* [Work order 1] Decide whether each statement below agrees with the relationship-advice thread, answering yes or no and quoting the words of the thread that settle it. (a) Ron has been in a relationship with his wife for 21 years. (b) Blanca says she is sure Ron can save his marriage. (c) Doc Savage advises giving Ron's wife space.
* [Work order 2]
Answer these questions from the relationship-advice thread.
(a) How old is Ron's daughter?
(b) What will Ron attend for support with the drinking?
(c) What two words close Doc Savage's reply?
* [Work order 3] Summarize the relationship-advice thread in two sentences.

* [Text under study]
# Looking for advice



## Ron (Mar 10, 2010)

I have been in a relationship for 21 years with my wife, have one daughter who is 17. I guess over the past couple years I have not done my I did drink, which my be oart of the problem, But I have recently found out that my wife has been has not been honest with me telling me she was going out with girlfriends and came to find out she is seeing someone else. She says she has built up wall and we need to seperate if there is any chance of saving our marriage. I have never been through anything like thins and am taking it pretty hard. The drinking has stopped and I will attending classes for support on that issue. Does time heal and could there be a chance of us getting back togehter? Any help or advice would be greatly appreciated.


----------



## Blanca (Jul 25, 2008)

Ron said:


> I have not done my I did drink, which my be oart of the problem, But I have recently found out that my wife has been has not been honest


you sure you're not still drinking?? j/k 

i dont know if you can save your marriage, but you can have a better life one way or another. good for you for going to some classes. Hopefully in your classes you'll learn to take control of what you can, and learn to accept what you cant.


----------



## Doc Savage (Mar 16, 2010)

One more year and your daughter can't hold it against you. Move on with your life, give your wife space to get on with hers.

Good Luck


----------

(Extracted data entries)
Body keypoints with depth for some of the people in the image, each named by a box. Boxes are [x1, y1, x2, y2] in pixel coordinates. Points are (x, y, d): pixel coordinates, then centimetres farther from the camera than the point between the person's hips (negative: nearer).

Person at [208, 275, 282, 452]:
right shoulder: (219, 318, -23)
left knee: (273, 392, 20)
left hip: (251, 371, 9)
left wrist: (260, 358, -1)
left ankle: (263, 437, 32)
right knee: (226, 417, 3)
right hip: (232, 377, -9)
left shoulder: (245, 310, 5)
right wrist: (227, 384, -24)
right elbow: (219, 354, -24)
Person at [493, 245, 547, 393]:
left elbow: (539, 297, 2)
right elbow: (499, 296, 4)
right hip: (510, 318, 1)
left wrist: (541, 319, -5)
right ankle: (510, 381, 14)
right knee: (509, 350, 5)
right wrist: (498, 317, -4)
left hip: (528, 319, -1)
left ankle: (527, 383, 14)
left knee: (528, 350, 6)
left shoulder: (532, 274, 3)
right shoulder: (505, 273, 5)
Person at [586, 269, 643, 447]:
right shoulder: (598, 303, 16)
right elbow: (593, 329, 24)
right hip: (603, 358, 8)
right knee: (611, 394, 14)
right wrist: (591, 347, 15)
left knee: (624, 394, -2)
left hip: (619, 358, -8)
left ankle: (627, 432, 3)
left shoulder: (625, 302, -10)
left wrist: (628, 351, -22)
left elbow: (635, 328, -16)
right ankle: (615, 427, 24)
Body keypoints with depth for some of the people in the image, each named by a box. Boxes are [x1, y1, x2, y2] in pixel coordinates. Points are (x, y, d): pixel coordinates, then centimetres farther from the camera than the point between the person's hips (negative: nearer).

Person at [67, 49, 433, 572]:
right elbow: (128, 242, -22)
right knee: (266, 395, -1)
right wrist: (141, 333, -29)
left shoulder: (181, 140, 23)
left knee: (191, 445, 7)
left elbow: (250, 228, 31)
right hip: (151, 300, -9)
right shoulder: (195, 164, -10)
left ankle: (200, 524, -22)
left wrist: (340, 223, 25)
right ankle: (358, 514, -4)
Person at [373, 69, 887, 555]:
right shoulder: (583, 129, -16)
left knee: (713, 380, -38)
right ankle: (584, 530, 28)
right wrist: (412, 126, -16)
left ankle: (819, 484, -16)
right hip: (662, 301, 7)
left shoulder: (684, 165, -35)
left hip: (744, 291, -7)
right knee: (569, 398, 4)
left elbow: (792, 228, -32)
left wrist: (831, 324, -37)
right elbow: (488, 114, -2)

* [Response area 1]
(a) Yes: "I have been in a relationship for 21 years with my wife"
(b) No: "i dont know if you can save your marriage"
(c) Yes: "give your wife space to get on with hers."

* [Response area 2]
(a) 17
(b) Classes
(c) Good Luck

* [Response area 3] Ron writes that his wife of 21 years has been seeing someone else and wants to separate, says the drinking has stopped, and asks whether they could get back together. Blanca replies that a better life is possible either way and commends the classes, while Doc Savage advises moving on and giving the wife space.